上昇傾向維持へ、堅調な企業決算などが支援=今週の米株見通し

先週のS&Pは終値で最高値更新

ロイター
2月13日、今週の米国株式市場では、堅調な第4・四半期の企業決算や景気回復の兆しが支援し、上昇傾向が維持される見通しだ。写真はニューヨーク証券取引所(2015年 ロイター/Brendan McDermid)

[ニューヨーク 13日 ロイター] - 今週の米国株式市場では、堅調な第4・四半期の企業決算や景気回復の兆しが支援し、上昇傾向が維持される見通しだ。

懸念材料は、原油の値動きやギリシャ債務問題をめぐる交渉。だが原油価格には底値が見え始めているようだ。

13日のS&P総合500種<.SPX>は終値ベースで過去最高値を更新。フェニックス・ファイナンシャル・サービシズの首席市場アナリスト、ウェイン・カウフマン氏は「悪材料に対する恐れは見受けられない」と述べ、株式市場は年初来の低迷から抜け出すことができると指摘した。

企業業績が出そろい始め、総じて堅調な内容となっている。アナリストが今週注目するのは、小売大手ウォルマート・ストアーズの第4・四半期決算だ。

バンカー・アベニュー・アセット・マネジメントのキング・リップ最高投資責任者(CIO)は「これまで発表された決算は非常に満足いく内容」と述べた。
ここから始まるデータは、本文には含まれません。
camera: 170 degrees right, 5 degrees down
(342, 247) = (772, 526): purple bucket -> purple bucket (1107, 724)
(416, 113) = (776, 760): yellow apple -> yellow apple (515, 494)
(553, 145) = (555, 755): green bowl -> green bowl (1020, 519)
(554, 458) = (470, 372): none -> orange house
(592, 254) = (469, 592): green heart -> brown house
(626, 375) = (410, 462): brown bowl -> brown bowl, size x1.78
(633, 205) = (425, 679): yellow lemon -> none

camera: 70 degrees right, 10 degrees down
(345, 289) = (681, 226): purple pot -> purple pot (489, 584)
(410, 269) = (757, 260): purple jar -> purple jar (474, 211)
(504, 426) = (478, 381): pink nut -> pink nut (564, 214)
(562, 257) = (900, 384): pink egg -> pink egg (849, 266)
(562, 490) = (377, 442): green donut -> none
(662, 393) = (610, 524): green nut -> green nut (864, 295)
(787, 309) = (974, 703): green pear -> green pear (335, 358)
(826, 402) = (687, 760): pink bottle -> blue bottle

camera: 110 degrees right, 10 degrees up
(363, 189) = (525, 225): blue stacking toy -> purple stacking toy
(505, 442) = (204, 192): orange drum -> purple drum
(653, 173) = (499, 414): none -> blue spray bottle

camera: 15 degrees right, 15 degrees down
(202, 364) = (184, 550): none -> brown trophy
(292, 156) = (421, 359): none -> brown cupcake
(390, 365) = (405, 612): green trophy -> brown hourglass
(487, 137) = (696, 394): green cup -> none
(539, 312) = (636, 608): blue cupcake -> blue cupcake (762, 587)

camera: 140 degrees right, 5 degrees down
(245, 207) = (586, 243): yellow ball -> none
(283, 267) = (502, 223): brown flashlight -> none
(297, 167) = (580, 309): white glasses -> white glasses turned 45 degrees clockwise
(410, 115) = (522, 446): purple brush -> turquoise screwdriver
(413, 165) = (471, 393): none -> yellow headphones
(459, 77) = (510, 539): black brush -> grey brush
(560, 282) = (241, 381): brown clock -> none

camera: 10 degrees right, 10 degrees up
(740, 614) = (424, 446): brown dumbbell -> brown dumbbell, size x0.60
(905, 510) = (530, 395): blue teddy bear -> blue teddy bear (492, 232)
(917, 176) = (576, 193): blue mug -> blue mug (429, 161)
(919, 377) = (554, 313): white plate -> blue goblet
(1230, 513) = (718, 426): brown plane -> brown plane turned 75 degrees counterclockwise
トムソン・ロイターのデータによると、米S&P総合500種指数採用企業のうち、これまでに391社が業績を発表。利益がアナリスト予想を上回った企業の割合は約71.1%で、長期平均を上回る水準となっている。

ウォルマートにとって、ガソリン価格の低下は消費拡大につながるため追い風だ。同時に、世界的な事業展開でドル高の悪影響から逃れられないとみられる。

ギリシャ問題には引き続き、市場の注目が集まる見通し。アドバイザーズ・キャピタル・マネジメントのチャールズ・リーバーマン最高投資責任者(CIO)はギリシャの債務に対する米国のエクスポージャーは極めて限定的ではあるものの、不透明な情勢や市場全般に対する影響でボラティリティは高まるとの見方を示し、「実質的な影響というより、心理的な影響がある」と述べた。